ASSIGNED TASK:
Retype the section of the Republican tax plan passage starting at "Compass Point, a" and ending at "at 80 percent.".

TEXT SHOWN:
The No. 1 question I get from readers lately is:

How likely is the Republican tax plan to become law?

Compass Point, a research firm, puts the odds of the tax-cut bill making it to President Donald Trump's desk at 65 percent. Goldman Sachs, the investment bank that has a lot of alums in the White House, is telling clients the odds are now at 80 percent.

"The tax reform debate is moving forward faster than we or most other observers expected," wrote Goldman's economics team.

The likelihood of tax cuts actually happening in 2018 got a major boost last week once the House of Representatives passed its version of the Tax Cuts and Jobs Act, but it's not a slam dunk from here. In sports terms, the GOP has just completed a solid first quarter. There's a lot more game to play.

GIVEN INFORMATION:
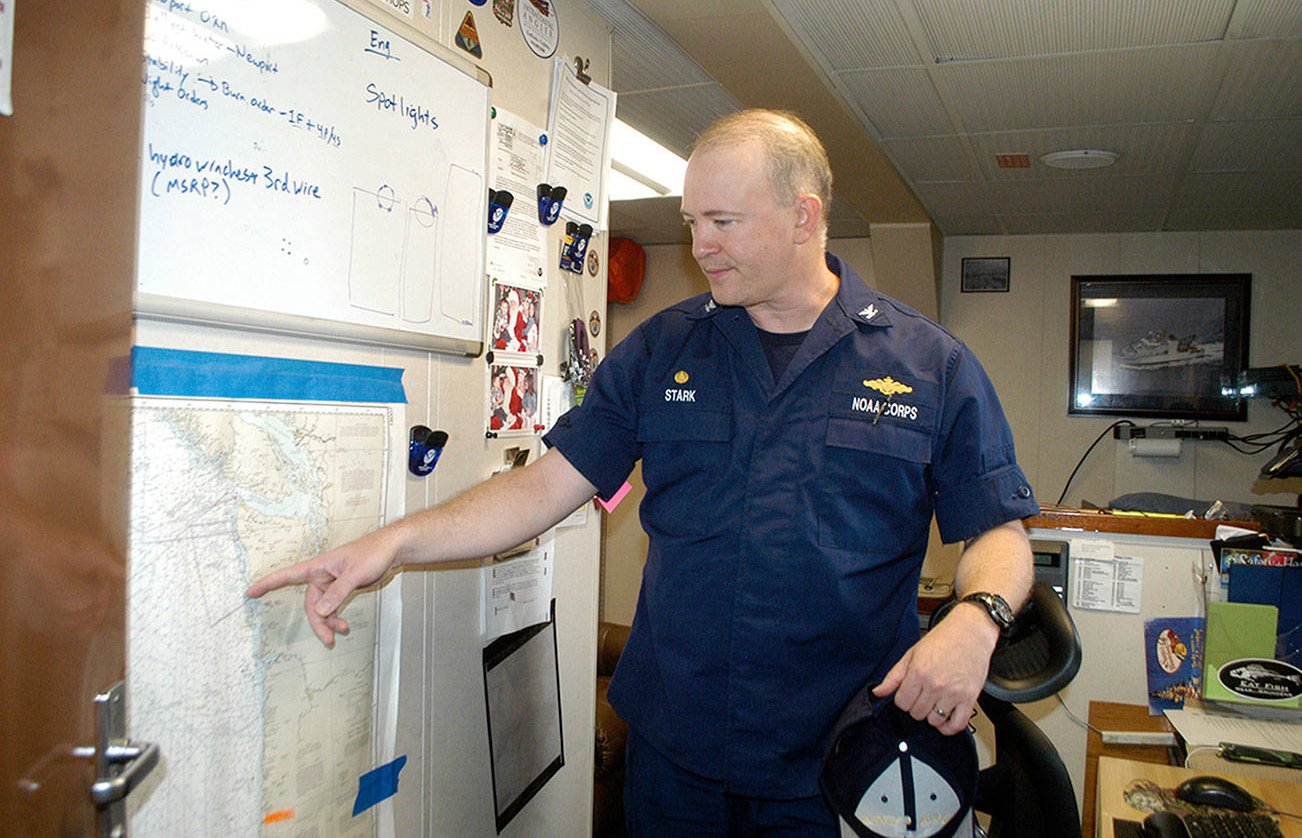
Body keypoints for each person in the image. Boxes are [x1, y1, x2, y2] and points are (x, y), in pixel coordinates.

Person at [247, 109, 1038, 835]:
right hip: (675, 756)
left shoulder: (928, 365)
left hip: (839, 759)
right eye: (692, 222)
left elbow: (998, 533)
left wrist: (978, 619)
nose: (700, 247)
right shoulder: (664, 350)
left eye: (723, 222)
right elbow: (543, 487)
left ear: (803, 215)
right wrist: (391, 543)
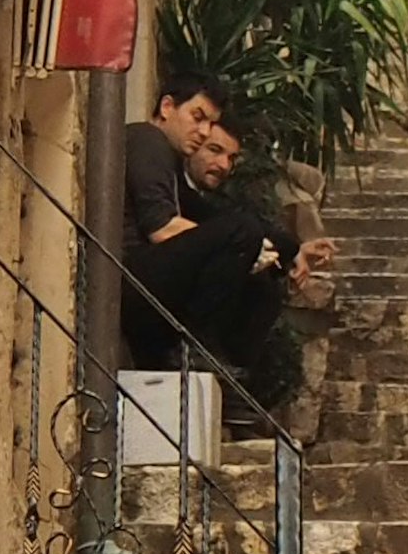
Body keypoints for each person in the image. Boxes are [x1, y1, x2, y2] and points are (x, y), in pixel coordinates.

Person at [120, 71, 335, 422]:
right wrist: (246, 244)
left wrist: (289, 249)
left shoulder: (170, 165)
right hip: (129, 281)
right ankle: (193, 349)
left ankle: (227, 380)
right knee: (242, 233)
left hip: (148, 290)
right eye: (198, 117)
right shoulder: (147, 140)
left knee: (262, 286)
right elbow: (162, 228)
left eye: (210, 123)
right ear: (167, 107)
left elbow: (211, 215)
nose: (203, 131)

WORKED SOLUTION:
Compass Point, a research firm, puts the odds of the tax-cut bill making it to President Donald Trump's desk at 65 percent. Goldman Sachs, the investment bank that has a lot of alums in the White House, is telling clients the odds are now at 80 percent.